Kamis, 29 September 2022

Studi Terbaru Temukan Gejala Long Covid Dialami Satu dari Delapan Orang

Laporan oleh Dhafintya Noorca
Bagikan
Ilustrasi nyeri dada.

Sebuah studi baru yang diterbitkan dalam jurnal The Lancet menunjukkan satu dari delapan orang yang terinfeksi virus corona mengalami setidaknya satu gejala long Covid-19.

Gejala umum long Covid yang dialami meliputi nyeri dada, sulit bernapas, nyeri otot, kehilangan indra perasa dan penciuman, serta rasa lelah.

Studi melibatkan lebih dari 76.400 orang dewasa di Belanda untuk mengisi kuesioner daring tentang 23 gejala umum long Covid-19.

Studi dilakukan antara bulan Maret 2020 dan Agustus 2021, setiap peserta mengisi kuesioner sebanyak 24 kali.

Selama periode itu, lebih dari 4.200 di antaranya atau 5,5 persen dilaporkan terinfeksi Covid-19.

Dari mereka yang terinfeksi, lebih dari 21 persen setidaknya mengalami satu gejala baru atau makin parah pada tiga hingga lima bulan setelah terinfeksi.

Kendati demikian, hampir sembilan persen responden yang tidak terinfeksi Covid-19 melaporkan peningkatan yang serupa.

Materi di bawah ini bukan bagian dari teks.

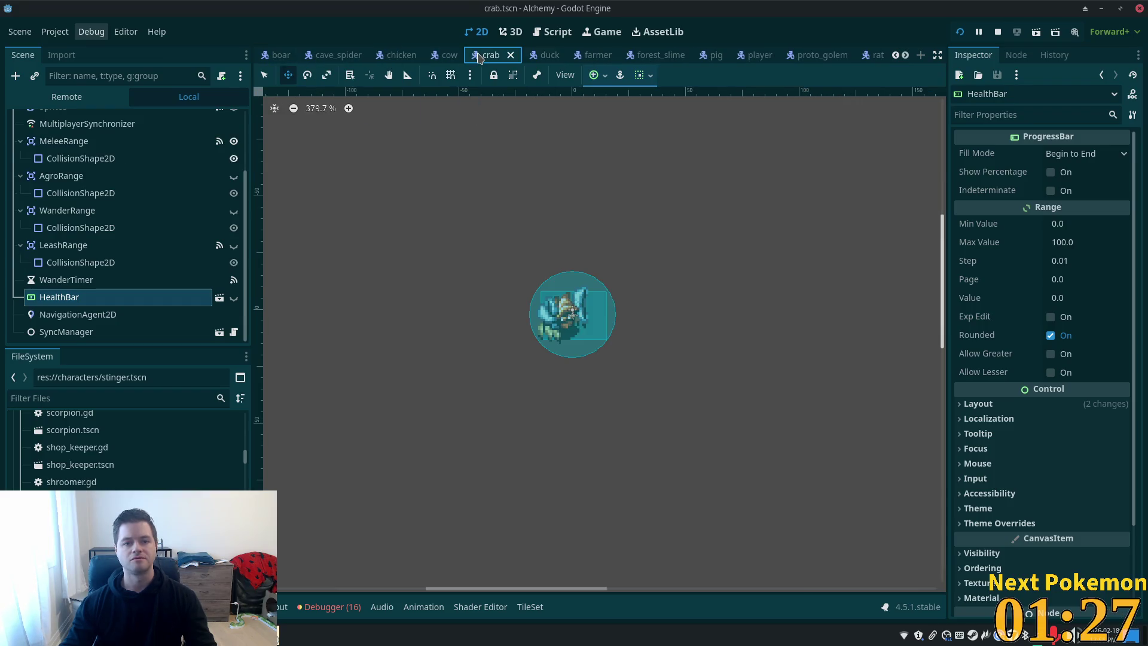
left_click(454, 57)
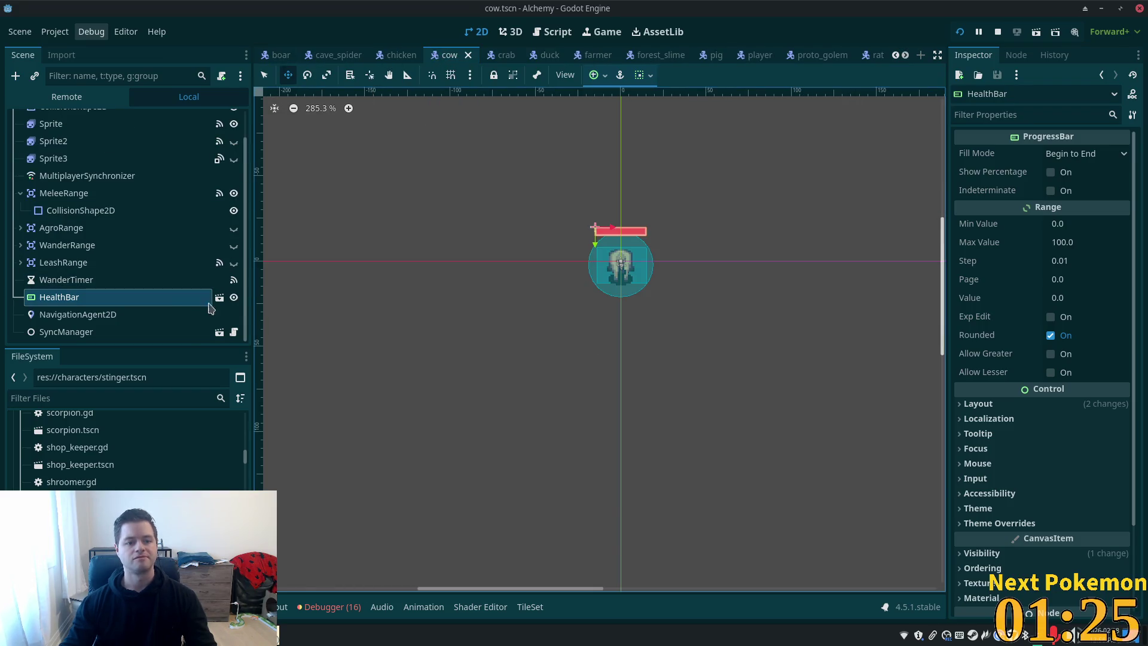
left_click(400, 57)
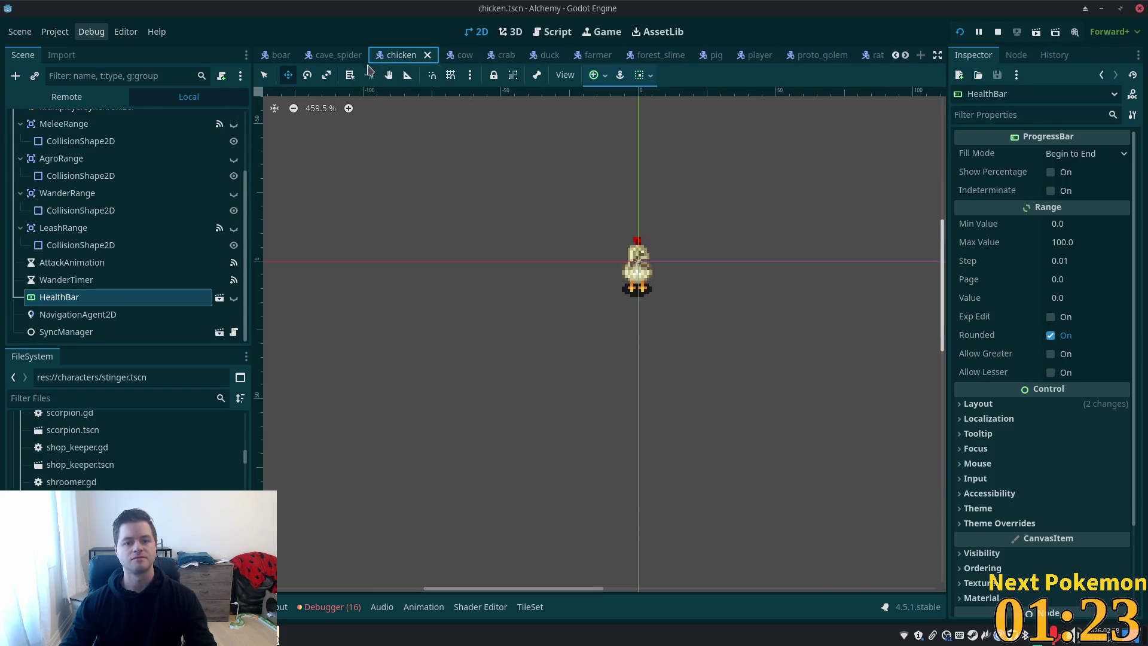
left_click(343, 56)
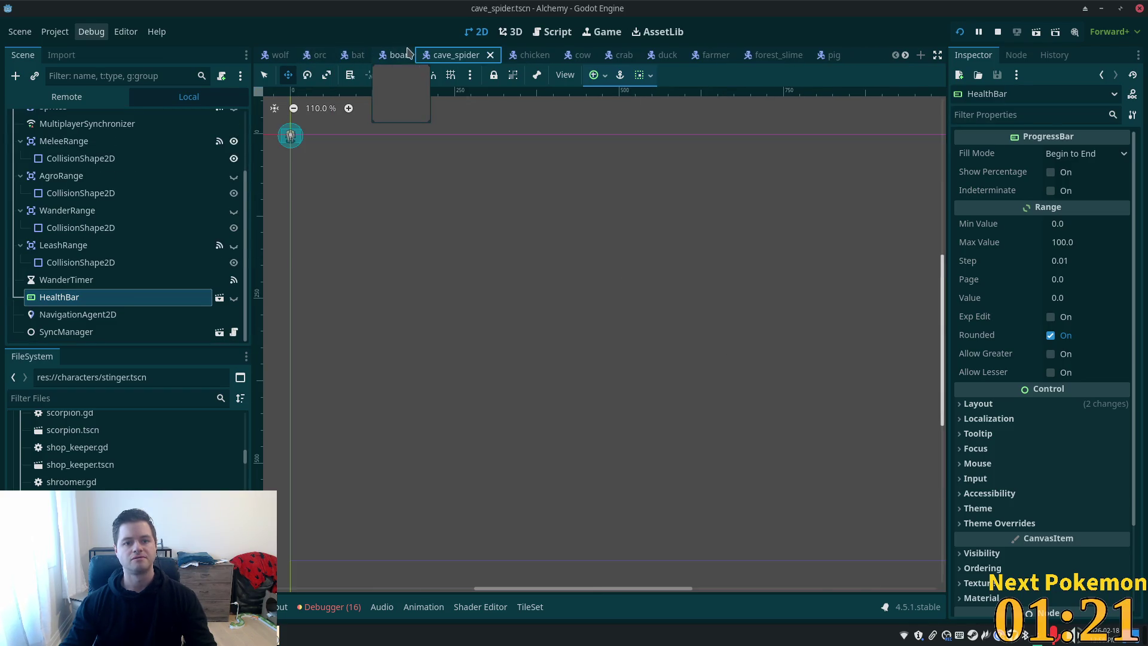
left_click(352, 56)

Ini menunjukkan bahwa 12,7 persen atau satu dari delapan penyintas mengalami gejala jangka panjang.

Penelitian ini juga mencatat gejala sebelum dan sesudah infeksi Covid-19, sehingga memungkinkan para peneliti untuk menentukan dengan tepat apa yang berhubungan dengan virus tersebut.

Aranka Ballering salah satu anggota penelitian dari Dutch University of Groningen, mengatakan long Covid adalah masalah mendesak dengan jumlah korban yang meningkat.

“Dengan melihat gejala pada kelompok kontrol yang tidak terinfeksi dan pada individu sebelum dan sesudah infeksi SARS-CoV-2, kami dapat menjelaskan gejala yang mungkin merupakan akibat dari aspek kesehatan penyakit tidak menular dari pandemi, seperti stres yang disebabkan oleh pembatasan dan ketidakpastian,” katanya.

Penelitian dibatasi dengan tidak dimasukkannya varian baru seperti Delta atau Omicron, dan peneliti tidak mengumpulkan informasi tentang sejumlah gejala seperti kabut otak, yang juga dianggap sebagai gejala umum long Covid.

Christopher Brightling dan Rachael Evans, para ahli dari Universitas Leicester Inggris yang tidak terlibat dalam penelitian ini, mengatakan riset ini adalah kemajuan besar pada penelitian long Covid sebelumnya karena memiliki kelompok kontrol yang tidak terinfeksi.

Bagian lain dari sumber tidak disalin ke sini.